** Opening Exercise data block **

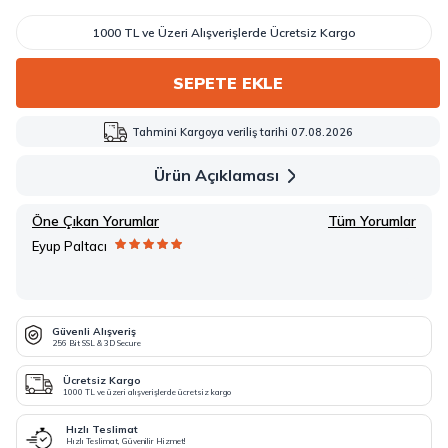
1000 TL ve Üzeri Alışverişlerde Ücretsiz Kargo
SEPETE EKLE
Tahmini Kargoya veriliş tarihi 07.08.2026
Ürün Açıklaması
Öne Çıkan Yorumlar
Tüm Yorumlar
Eyup Paltacı
Güvenli Alışveriş
256 Bit SSL & 3D Secure
Ücretsiz Kargo
1000 TL ve üzeri alışverişlerde ücretsiz kargo
Hızlı Teslimat
Hızlı Teslimat, Güvenilir Hizmet!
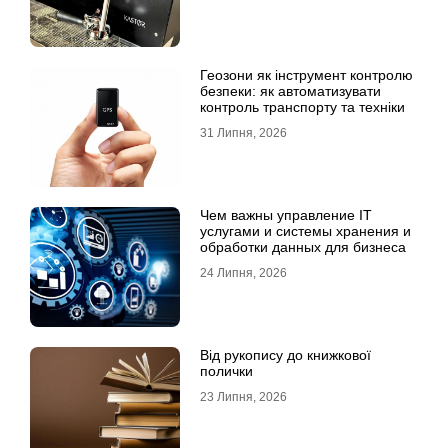
Геозони як інструмент контролю
безпеки: як автоматизувати
контроль транспорту та техніки
31 Липня, 2026
Чем важны управление IT
услугами и системы хранения и
обработки данных для бизнеса
24 Липня, 2026
Від рукопису до книжкової
полички
23 Липня, 2026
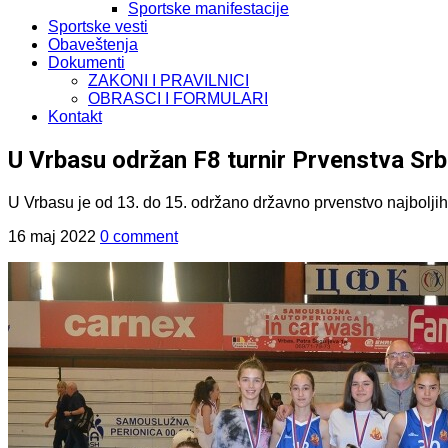
Sportske manifestacije
Sportske vesti
Obaveštenja
Dokumenti
ZAKONI I PRAVILNICI
OBRASCI I FORMULARI
Kontakt
U Vrbasu održan F8 turnir Prvenstva Srbij
U Vrbasu je od 13. do 15. održano državno prvenstvo najboljih
16 maj 2022
0 comment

** Closing Exercise data block **

Aim of the task
Look through the data above. Each line containing the word "Vrbasu" needs to be copied.

Task solution
U Vrbasu održan F8 turnir Prvenstva Srbij
U Vrbasu je od 13. do 15. održano državno prvenstvo najboljih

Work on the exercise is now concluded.